TASK TO CARRY OUT:
Give the number of lines below that hold the string "else", and nothing more.

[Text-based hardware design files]

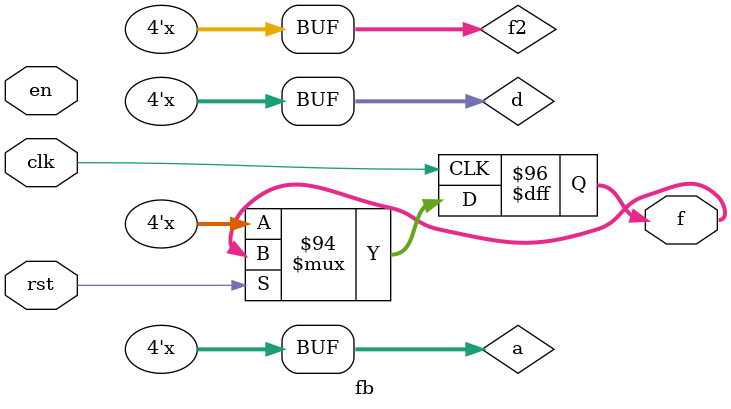
<source format=v>
`timescale 1ns / 1ps
`timescale 1ns / 1ps

module fb #(parameter WIDTH = 4)(
input rst,
input clk,
input en,
output reg [WIDTH-1:0] f
);


localparam [1:0] idle = 2'b00, op = 2'b01, done = 2'b10;
reg [1:0] pstate, nstate;
reg [WIDTH-1:0] a, d, f2;

always @ (posedge clk) begin
    if(rst) begin pstate<=0; a=0; d=1; end
    else begin pstate<=nstate; f <= f2; end
end

always @ (*) begin
    case(pstate)
    idle:
        if (en) nstate = op;
        else nstate = idle;
     op: begin
        if(en) begin
            if ( (a+d) < 2**WIDTH) begin
            f2 = a + d;
            a = d;
            d = f2;
            end
            else nstate = done;
        end
        else nstate=op;
        end
    // done: begin
    // a = 0;
    // d = 0;
    // end
    endcase
end
endmodule
</source>
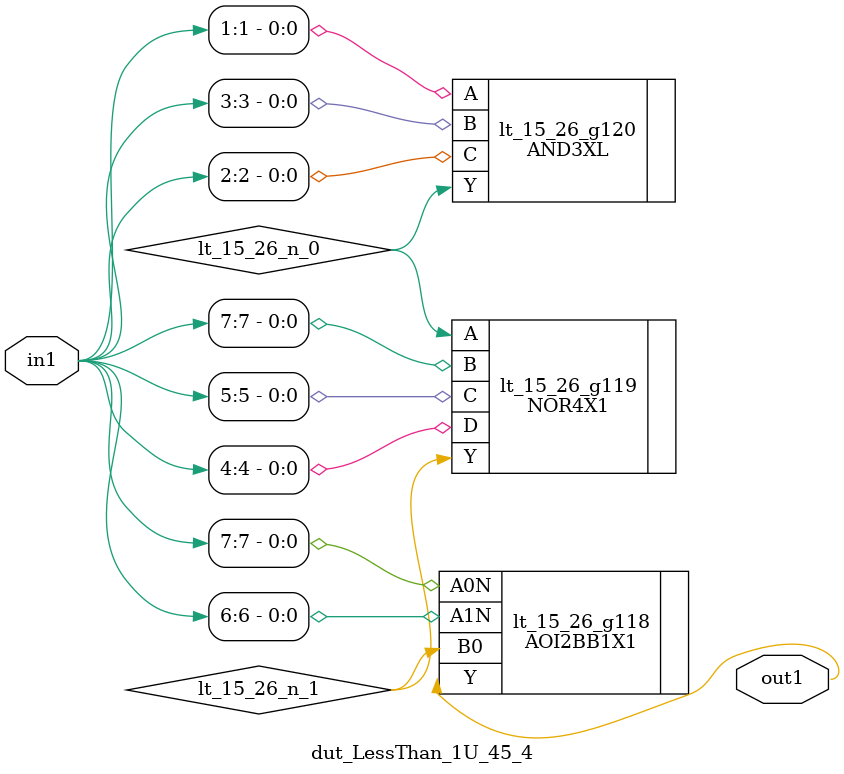
<source format=v>
`timescale 1ps / 1ps


module dut_LessThan_1U_45_4(in1, out1);
  input [7:0] in1;
  output out1;
  wire [7:0] in1;
  wire out1;
  wire lt_15_26_n_0, lt_15_26_n_1;
  AOI2BB1X1 lt_15_26_g118(.A0N (in1[7]), .A1N (in1[6]), .B0
       (lt_15_26_n_1), .Y (out1));
  NOR4X1 lt_15_26_g119(.A (lt_15_26_n_0), .B (in1[7]), .C (in1[5]), .D
       (in1[4]), .Y (lt_15_26_n_1));
  AND3XL lt_15_26_g120(.A (in1[1]), .B (in1[3]), .C (in1[2]), .Y
       (lt_15_26_n_0));
endmodule



</source>
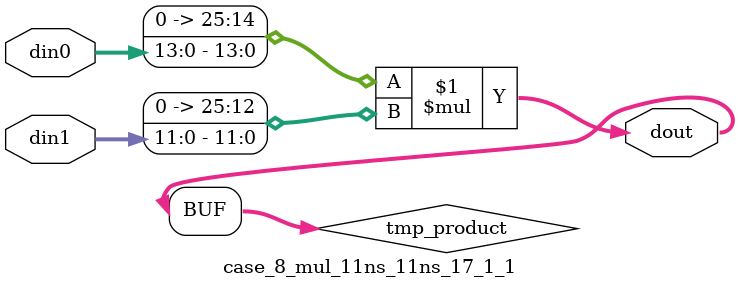
<source format=v>

`timescale 1 ns / 1 ps

 (* use_dsp = "no" *)  module case_8_mul_11ns_11ns_17_1_1(din0, din1, dout);
parameter ID = 1;
parameter NUM_STAGE = 0;
parameter din0_WIDTH = 14;
parameter din1_WIDTH = 12;
parameter dout_WIDTH = 26;

input [din0_WIDTH - 1 : 0] din0; 
input [din1_WIDTH - 1 : 0] din1; 
output [dout_WIDTH - 1 : 0] dout;

wire signed [dout_WIDTH - 1 : 0] tmp_product;
























assign tmp_product = $signed({1'b0, din0}) * $signed({1'b0, din1});











assign dout = tmp_product;





















endmodule

</source>
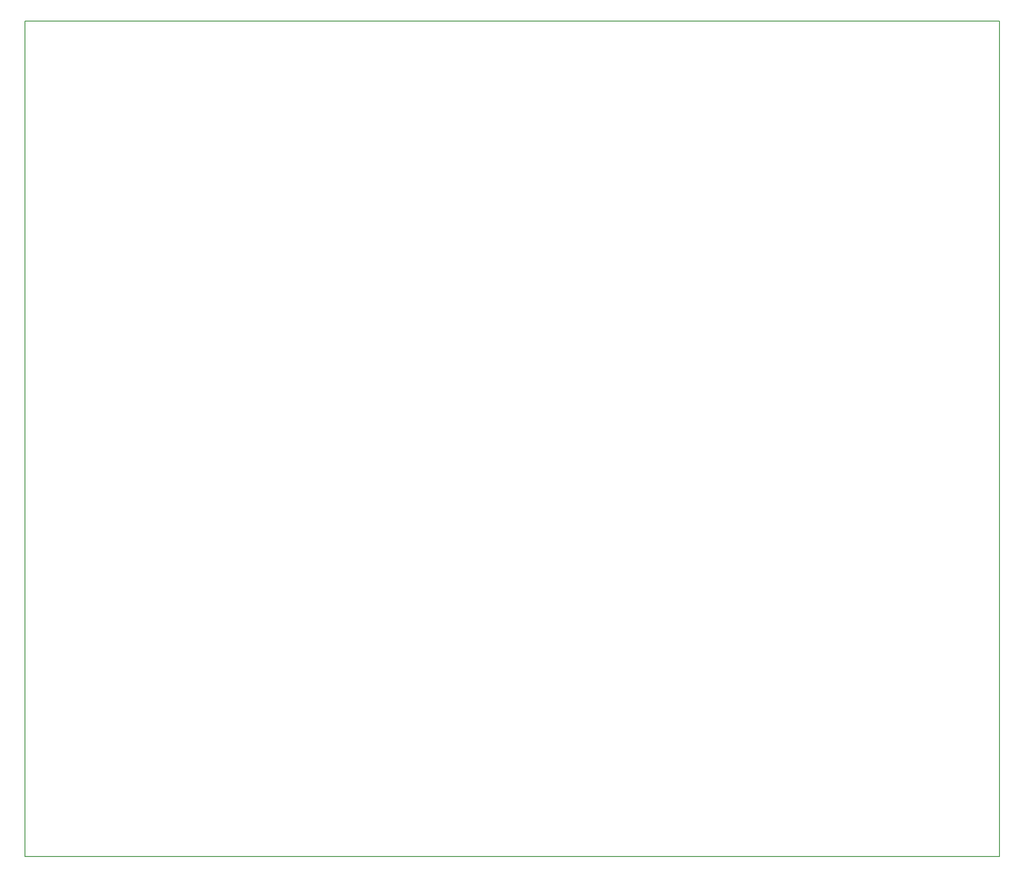
<source format=gbr>
G04 #@! TF.GenerationSoftware,KiCad,Pcbnew,5.0.2+dfsg1-1*
G04 #@! TF.CreationDate,2020-11-23T14:49:08-07:00*
G04 #@! TF.ProjectId,BattleshipLED,42617474-6c65-4736-9869-704c45442e6b,rev?*
G04 #@! TF.SameCoordinates,Original*
G04 #@! TF.FileFunction,Profile,NP*
%FSLAX46Y46*%
G04 Gerber Fmt 4.6, Leading zero omitted, Abs format (unit mm)*
G04 Created by KiCad (PCBNEW 5.0.2+dfsg1-1) date Mon 23 Nov 2020 02:49:08 PM MST*
%MOMM*%
%LPD*%
G01*
G04 APERTURE LIST*
%ADD10C,0.150000*%
G04 APERTURE END LIST*
D10*
X240665000Y-177165000D02*
X240665000Y-12700000D01*
X48895000Y-177165000D02*
X240665000Y-177165000D01*
X48895000Y-12700000D02*
X48895000Y-177165000D01*
X240665000Y-12700000D02*
X48895000Y-12700000D01*
M02*

</source>
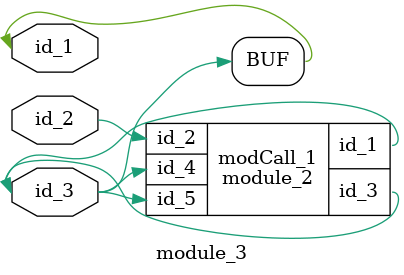
<source format=v>
module module_0 ();
  wire id_1;
  wire id_2;
  module_2 modCall_1 (
      id_2,
      id_1,
      id_1,
      id_2,
      id_2
  );
endmodule
module module_1;
  wire id_1;
  module_0 modCall_1 ();
endmodule
module module_2 (
    id_1,
    id_2,
    id_3,
    id_4,
    id_5
);
  input wire id_5;
  input wire id_4;
  output wire id_3;
  input wire id_2;
  inout wire id_1;
  wire id_6;
  wire id_7;
endmodule
module module_3 (
    id_1,
    id_2,
    id_3
);
  input wire id_3;
  input wire id_2;
  inout wire id_1;
  assign id_1 = id_3;
  module_2 modCall_1 (
      id_1,
      id_2,
      id_1,
      id_1,
      id_3
  );
endmodule

</source>
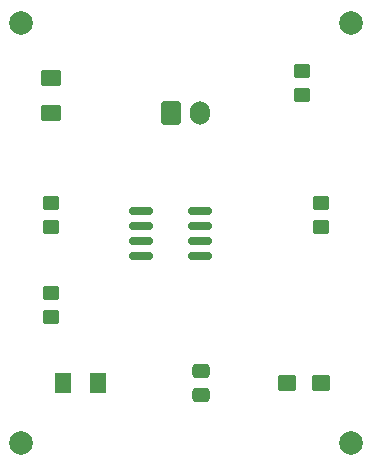
<source format=gbr>
%TF.GenerationSoftware,KiCad,Pcbnew,7.0.10*%
%TF.CreationDate,2024-01-18T13:18:40-08:00*%
%TF.ProjectId,Lab2,4c616232-2e6b-4696-9361-645f70636258,rev?*%
%TF.SameCoordinates,Original*%
%TF.FileFunction,Soldermask,Top*%
%TF.FilePolarity,Negative*%
%FSLAX46Y46*%
G04 Gerber Fmt 4.6, Leading zero omitted, Abs format (unit mm)*
G04 Created by KiCad (PCBNEW 7.0.10) date 2024-01-18 13:18:40*
%MOMM*%
%LPD*%
G01*
G04 APERTURE LIST*
G04 Aperture macros list*
%AMRoundRect*
0 Rectangle with rounded corners*
0 $1 Rounding radius*
0 $2 $3 $4 $5 $6 $7 $8 $9 X,Y pos of 4 corners*
0 Add a 4 corners polygon primitive as box body*
4,1,4,$2,$3,$4,$5,$6,$7,$8,$9,$2,$3,0*
0 Add four circle primitives for the rounded corners*
1,1,$1+$1,$2,$3*
1,1,$1+$1,$4,$5*
1,1,$1+$1,$6,$7*
1,1,$1+$1,$8,$9*
0 Add four rect primitives between the rounded corners*
20,1,$1+$1,$2,$3,$4,$5,0*
20,1,$1+$1,$4,$5,$6,$7,0*
20,1,$1+$1,$6,$7,$8,$9,0*
20,1,$1+$1,$8,$9,$2,$3,0*%
G04 Aperture macros list end*
%ADD10RoundRect,0.150000X-0.825000X-0.150000X0.825000X-0.150000X0.825000X0.150000X-0.825000X0.150000X0*%
%ADD11C,2.000000*%
%ADD12RoundRect,0.250001X0.462499X0.624999X-0.462499X0.624999X-0.462499X-0.624999X0.462499X-0.624999X0*%
%ADD13RoundRect,0.250000X-0.450000X0.350000X-0.450000X-0.350000X0.450000X-0.350000X0.450000X0.350000X0*%
%ADD14RoundRect,0.250000X-0.475000X0.337500X-0.475000X-0.337500X0.475000X-0.337500X0.475000X0.337500X0*%
%ADD15RoundRect,0.250000X0.537500X0.425000X-0.537500X0.425000X-0.537500X-0.425000X0.537500X-0.425000X0*%
%ADD16RoundRect,0.250001X0.624999X-0.462499X0.624999X0.462499X-0.624999X0.462499X-0.624999X-0.462499X0*%
%ADD17RoundRect,0.250000X-0.600000X-0.750000X0.600000X-0.750000X0.600000X0.750000X-0.600000X0.750000X0*%
%ADD18O,1.700000X2.000000*%
G04 APERTURE END LIST*
D10*
%TO.C,U1*%
X71185000Y-43815000D03*
X71185000Y-45085000D03*
X71185000Y-46355000D03*
X71185000Y-47625000D03*
X76135000Y-47625000D03*
X76135000Y-46355000D03*
X76135000Y-45085000D03*
X76135000Y-43815000D03*
%TD*%
D11*
%TO.C,REF\u002A\u002A*%
X88900000Y-63500000D03*
%TD*%
%TO.C,REF\u002A\u002A*%
X60960000Y-63500000D03*
%TD*%
%TO.C,REF\u002A\u002A*%
X88900000Y-27940000D03*
%TD*%
%TO.C,REF\u002A\u002A*%
X60960000Y-27940000D03*
%TD*%
D12*
%TO.C,D2*%
X67527500Y-58420000D03*
X64552500Y-58420000D03*
%TD*%
D13*
%TO.C,R2*%
X86360000Y-45180000D03*
X86360000Y-43180000D03*
%TD*%
%TO.C,R1*%
X84820000Y-34020000D03*
X84820000Y-32020000D03*
%TD*%
%TO.C,R3*%
X63500000Y-43180000D03*
X63500000Y-45180000D03*
%TD*%
D14*
%TO.C,C2*%
X76200000Y-57382500D03*
X76200000Y-59457500D03*
%TD*%
D15*
%TO.C,C1*%
X83485000Y-58420000D03*
X86360000Y-58420000D03*
%TD*%
D13*
%TO.C,R4*%
X63500000Y-50800000D03*
X63500000Y-52800000D03*
%TD*%
D16*
%TO.C,D1*%
X63500000Y-35560000D03*
X63500000Y-32585000D03*
%TD*%
D17*
%TO.C,J1*%
X73660000Y-35560000D03*
D18*
X76160000Y-35560000D03*
%TD*%
M02*

</source>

ANSWER FOR THIS EXERCISE:
4